Trend 7: Generative Adversarial Networks (GANs)

GANs represent a specific training framework for generative models, involving a competition between a generator and a discriminator. Notable advanced GAN architectures cited include:

• CycleGAN: Translates characteristics between two image collections without paired examples (e.g., style transfer, object transfiguration).
• Progressive GAN: Improves quality, stability, and variation in generated images.
• StyleGAN: A generator architecture that produces high-quality images and achieves an unsupervised separation of high-level attributes (disentanglement).

Trend 8: Automated Machine Learning (AutoML)

AutoML aims to automate aspects of the machine learning pipeline, particularly optimization and architecture design.

• Key Focus: “Learning to Optimize” and “Learning to Search” for optimal DNN architectures.
• Example: “Neural Optimizer Search with Reinforcement Learning” is cited as a method for hyperparameter search.

Module IV: Addressing Deployment and Real-World Challenges

This final module addresses trends related to the practical deployment of DNNs, including robustness and hardware efficiency.

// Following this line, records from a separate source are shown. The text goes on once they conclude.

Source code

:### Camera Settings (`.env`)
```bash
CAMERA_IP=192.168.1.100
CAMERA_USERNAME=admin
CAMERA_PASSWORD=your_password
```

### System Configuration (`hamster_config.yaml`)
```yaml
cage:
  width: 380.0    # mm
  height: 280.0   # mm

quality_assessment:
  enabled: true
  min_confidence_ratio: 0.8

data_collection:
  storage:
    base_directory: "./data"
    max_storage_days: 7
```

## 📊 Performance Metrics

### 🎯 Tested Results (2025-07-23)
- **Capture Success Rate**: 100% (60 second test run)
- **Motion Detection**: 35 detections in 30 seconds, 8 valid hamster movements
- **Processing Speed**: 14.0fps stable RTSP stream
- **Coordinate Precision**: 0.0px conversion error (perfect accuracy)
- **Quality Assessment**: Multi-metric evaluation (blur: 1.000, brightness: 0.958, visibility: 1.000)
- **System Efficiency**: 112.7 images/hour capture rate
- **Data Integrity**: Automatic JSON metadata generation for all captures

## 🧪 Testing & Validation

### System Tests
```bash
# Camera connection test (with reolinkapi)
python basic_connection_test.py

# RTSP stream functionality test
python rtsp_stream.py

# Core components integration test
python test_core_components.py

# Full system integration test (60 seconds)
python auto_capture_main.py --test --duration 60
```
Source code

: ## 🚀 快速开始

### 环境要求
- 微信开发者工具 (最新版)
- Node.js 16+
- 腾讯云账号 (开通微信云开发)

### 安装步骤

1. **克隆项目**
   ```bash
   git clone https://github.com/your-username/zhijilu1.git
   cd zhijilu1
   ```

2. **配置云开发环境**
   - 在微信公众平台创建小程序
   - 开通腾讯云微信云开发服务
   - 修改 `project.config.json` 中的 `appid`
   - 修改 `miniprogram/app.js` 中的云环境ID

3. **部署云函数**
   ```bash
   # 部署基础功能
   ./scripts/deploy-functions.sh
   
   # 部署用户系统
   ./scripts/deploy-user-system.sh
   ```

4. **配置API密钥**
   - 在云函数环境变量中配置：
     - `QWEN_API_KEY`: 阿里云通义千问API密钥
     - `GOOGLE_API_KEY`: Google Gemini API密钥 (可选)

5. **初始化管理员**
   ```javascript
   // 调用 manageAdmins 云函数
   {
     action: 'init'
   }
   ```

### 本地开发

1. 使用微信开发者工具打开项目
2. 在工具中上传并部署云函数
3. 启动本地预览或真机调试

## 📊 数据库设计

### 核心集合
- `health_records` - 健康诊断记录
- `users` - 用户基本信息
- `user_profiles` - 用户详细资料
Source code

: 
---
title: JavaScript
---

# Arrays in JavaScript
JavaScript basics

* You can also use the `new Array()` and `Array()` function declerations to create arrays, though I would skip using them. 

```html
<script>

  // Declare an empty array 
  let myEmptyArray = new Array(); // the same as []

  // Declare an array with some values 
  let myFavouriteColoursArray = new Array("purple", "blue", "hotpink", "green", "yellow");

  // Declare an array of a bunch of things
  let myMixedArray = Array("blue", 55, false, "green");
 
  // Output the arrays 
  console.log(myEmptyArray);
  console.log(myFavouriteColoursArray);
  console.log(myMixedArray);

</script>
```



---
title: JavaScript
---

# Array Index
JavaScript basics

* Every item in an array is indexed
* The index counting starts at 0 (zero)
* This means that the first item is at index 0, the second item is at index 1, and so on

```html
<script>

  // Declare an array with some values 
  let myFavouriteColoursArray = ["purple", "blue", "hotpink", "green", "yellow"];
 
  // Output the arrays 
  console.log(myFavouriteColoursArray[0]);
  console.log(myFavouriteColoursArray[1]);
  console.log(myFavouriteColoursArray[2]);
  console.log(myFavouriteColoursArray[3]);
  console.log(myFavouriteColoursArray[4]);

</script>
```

Trend 9: Trust, Robustness, and Interpretability

As DNNs are deployed in critical systems, ensuring their reliability and understanding their behavior has become paramount.

• Understanding DNNs:
  • Post-hoc Explanations: Methods like feature visualization and attribution to explain model decisions after training.
  • Inherently Interpretable Models: Designing models that are transparent by construction.
• Adversarial Examples (AE): DNNs can be fooled by adding imperceptible noise to inputs. The source provides an example where adding 0.007 * noise to an image of a “panda” causes a CNN to misclassify it as a “gibbon.”
• Verification: Formal methods are being developed to prove properties about DNN behavior, such as the “Reluplex” SMT solver for verifying networks.

Trend 10: Hardware-Aware DNNs and Model Compression

This trend is driven by the need to deploy powerful DNNs on resource-constrained hardware, such as the projected 20 billion connected IoT devices by 2020.

• Goal: Enable efficient edge inference for applications like language translation, speech recognition, and object detection on mobile and IoT devices.
• Model Compression Methods:
  • (a) Model Pruning: Removing redundant neurons, filters, or layers. Methods include magnitude-based pruning and Hessian-based pruning, often involving iterative pruning and retraining.
  • (b) Simpler Filter Construction: Using techniques like matrix factorization, singular value decomposition (SVD), and flattened convolutions.
  • (c) Quantization: Reducing the precision of weights, activations, and gradients using fixed-point formats or codebooks.